HBO recently green-lighted that project, although filming has not yet begun.

News loses

Just what is going on at the Daily News? Two more high-profile editorial types are exiting. Jayne Gould, who once worked at The Post and ascended to the chief creative officer job at the Daily News, is out, a well-placed source tells Media Ink.

Also departing is the well-liked Assignment Editor Marie McGovern.

Neither returned messages seeking comment.

The moves come only days after recently promoted Managing Editor Scott Wenger announced to staffers that he was leaving to join SourceMedia as one of its editorial directors — overseeing three business magazines — and Deputy Features Editor Amy DiLuna jumped ship to join Todayshow.com as a senior editor. Today is her last day.

Kevin Convey took over the editor-in-chief job from Martin Dunn late last summer, arriving from the Boston Herald, where dire financial straits caused a series of sharp staff cutbacks in recent years. Many staffers worried that he would be forced to undertake similar cuts at the News. So far, the fear seems justified. While there have been no mass layoffs, the paper has shed more than a half-dozen senior edit jobs in recent weeks — with no replacements on the horizon.

Beast peek

Tina Brown, editor-in-chief of Newsweek Daily Beast, showed off the new design to Newsweek staffers yesterday in advance of the sweeping magazine redesign on heavier paper stock that is slated to hit newsstands on Monday.

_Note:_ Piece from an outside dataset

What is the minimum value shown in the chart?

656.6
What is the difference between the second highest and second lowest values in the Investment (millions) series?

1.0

The “My Turn” column, where some of Brown’s high-profile writer friends can find an outlet, is likely to return to the back of the book and “Conventional Wisdom,” a popular column, is likely to stay put.

Virtually all of the other changes from the Jon Meacham redesign will be jettisoned. But there will be one nod to history: a quick item featuring a cover from Newsweek’s past, stretching back 75 years. Meanwhile, the first of the 30 editorial people offered voluntary buyouts has until next week to put in their papers. Said one insider, “We were actually surprised to find there were still 30 people left, but apparently there are.” According to the Newspaper Guild, there are close to 90 Guild-covered employees on board.

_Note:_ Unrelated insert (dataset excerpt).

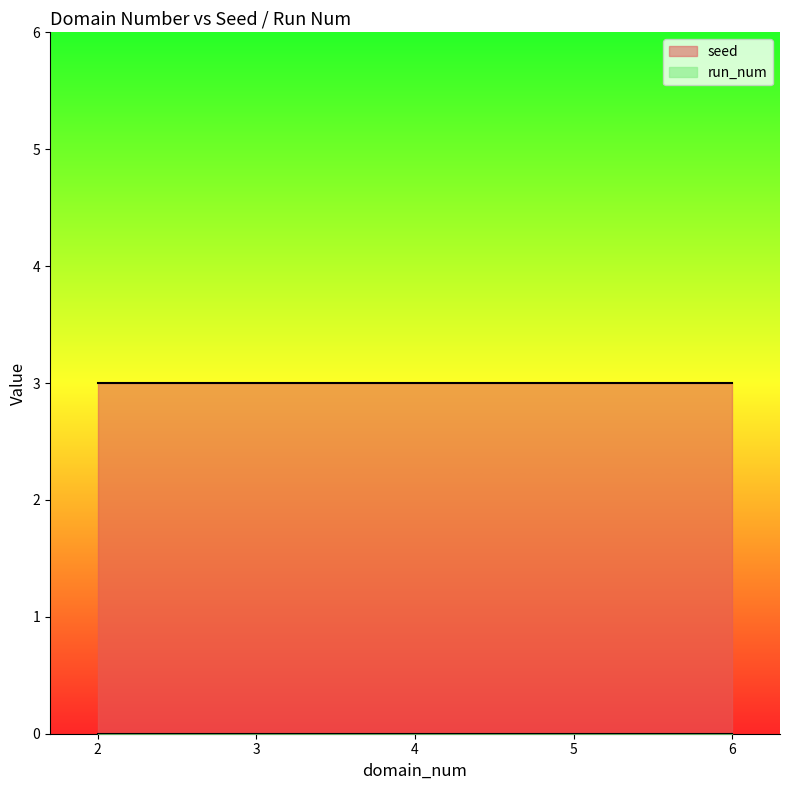

Which has a higher value, 6 or 5?

6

In showing off the latest redesign, Brown didn’t actually show a prospective Monday cover but instead showed the staff the prototype featuring George Clooney, which became the real cover two weeks ago.

Brown has been keeping a fairly low profile on the redesign, anxious to avoid the over- hyping that accompanied her launch of Talk magazine back in 1999. It folded in early 2002 after burning through $54 million.

She also insists she is hewing to the budget given her by new owners Sidney Harman and Barry Diller‘s IAC/ InterActiveCorp, which formed the Newsweek Daily Beast joint venture.

RIP

Walter Zacharius, founder of Kensington Publishing Corp., died on Wednesday. He was 87 years old.

He was born and raised in Borough Park, Brooklyn, went through the public school system and attended New York University at night on the GI Bill after returning from World War II.

Kensington was never known as a big-ticket publishing house, but he was known for taking chances and giving many writers their starts — including Mario Puzo, Ken Follett, Jerzy Kosinski, Joyce Carol Oates and Carl Weber.

Although active in a wide number of activi ties, it wasn’t until 2004, when he was 81, that he published his first novel, “Songbird,” later re-titled, “The Memories We Keep.”